Required action:
Copy each record exactly, word for word.

Structured page parsing data:
↓↓↓

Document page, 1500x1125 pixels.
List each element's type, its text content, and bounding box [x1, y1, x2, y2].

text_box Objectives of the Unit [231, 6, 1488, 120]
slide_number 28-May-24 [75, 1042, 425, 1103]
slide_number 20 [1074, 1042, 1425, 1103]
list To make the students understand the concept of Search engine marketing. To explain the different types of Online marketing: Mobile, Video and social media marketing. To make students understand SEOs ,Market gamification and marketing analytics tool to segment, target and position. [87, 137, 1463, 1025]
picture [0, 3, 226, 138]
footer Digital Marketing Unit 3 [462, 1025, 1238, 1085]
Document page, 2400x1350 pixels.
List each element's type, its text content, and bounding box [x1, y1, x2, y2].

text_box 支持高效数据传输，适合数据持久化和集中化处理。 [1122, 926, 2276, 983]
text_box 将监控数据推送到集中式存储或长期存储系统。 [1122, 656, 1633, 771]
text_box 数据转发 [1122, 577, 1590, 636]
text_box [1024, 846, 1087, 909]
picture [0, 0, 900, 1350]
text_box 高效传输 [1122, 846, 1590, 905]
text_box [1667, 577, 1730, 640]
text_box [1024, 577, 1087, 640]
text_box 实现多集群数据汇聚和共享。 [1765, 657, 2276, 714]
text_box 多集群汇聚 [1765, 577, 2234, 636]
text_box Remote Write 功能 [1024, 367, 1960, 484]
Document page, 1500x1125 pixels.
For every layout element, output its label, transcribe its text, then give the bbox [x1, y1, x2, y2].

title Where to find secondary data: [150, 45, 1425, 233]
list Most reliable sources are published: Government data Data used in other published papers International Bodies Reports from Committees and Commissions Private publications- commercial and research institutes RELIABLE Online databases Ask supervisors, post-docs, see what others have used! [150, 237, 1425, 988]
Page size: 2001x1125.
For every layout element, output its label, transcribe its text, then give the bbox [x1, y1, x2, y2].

↑↑↑

Written reply:
Document page, 1500x1125 pixels.
List each element's type, its text content, and bounding box [x1, y1, x2, y2].

text_box Objectives of the Unit [231, 6, 1488, 120]
slide_number 28-May-24 [75, 1042, 425, 1103]
slide_number 20 [1074, 1042, 1425, 1103]
list To make the students understand the concept of Search engine marketing. To explain the different types of Online marketing: Mobile, Video and social media marketing. To make students understand SEOs ,Market gamification and marketing analytics tool to segment, target and position. [87, 137, 1463, 1025]
picture [0, 3, 226, 138]
footer Digital Marketing Unit 3 [462, 1025, 1238, 1085]
Document page, 2400x1350 pixels.
List each element's type, its text content, and bounding box [x1, y1, x2, y2].

text_box 支持高效数据传输，适合数据持久化和集中化处理。 [1122, 926, 2276, 983]
text_box 将监控数据推送到集中式存储或长期存储系统。 [1122, 656, 1633, 771]
text_box 数据转发 [1122, 577, 1590, 636]
text_box [1024, 846, 1087, 909]
picture [0, 0, 900, 1350]
text_box 高效传输 [1122, 846, 1590, 905]
text_box [1667, 577, 1730, 640]
text_box [1024, 577, 1087, 640]
text_box 实现多集群数据汇聚和共享。 [1765, 657, 2276, 714]
text_box 多集群汇聚 [1765, 577, 2234, 636]
text_box Remote Write 功能 [1024, 367, 1960, 484]
Document page, 1500x1125 pixels.
For every layout element, output its label, transcribe its text, then give the bbox [x1, y1, x2, y2].

title Where to find secondary data: [150, 45, 1425, 233]
list Most reliable sources are published: Government data Data used in other published papers International Bodies Reports from Committees and Commissions Private publications- commercial and research institutes RELIABLE Online databases Ask supervisors, post-docs, see what others have used! [150, 237, 1425, 988]
Page size: 2001x1125.
For every layout element, output its label, transcribe its text, then give the bbox [x1, y1, x2, y2].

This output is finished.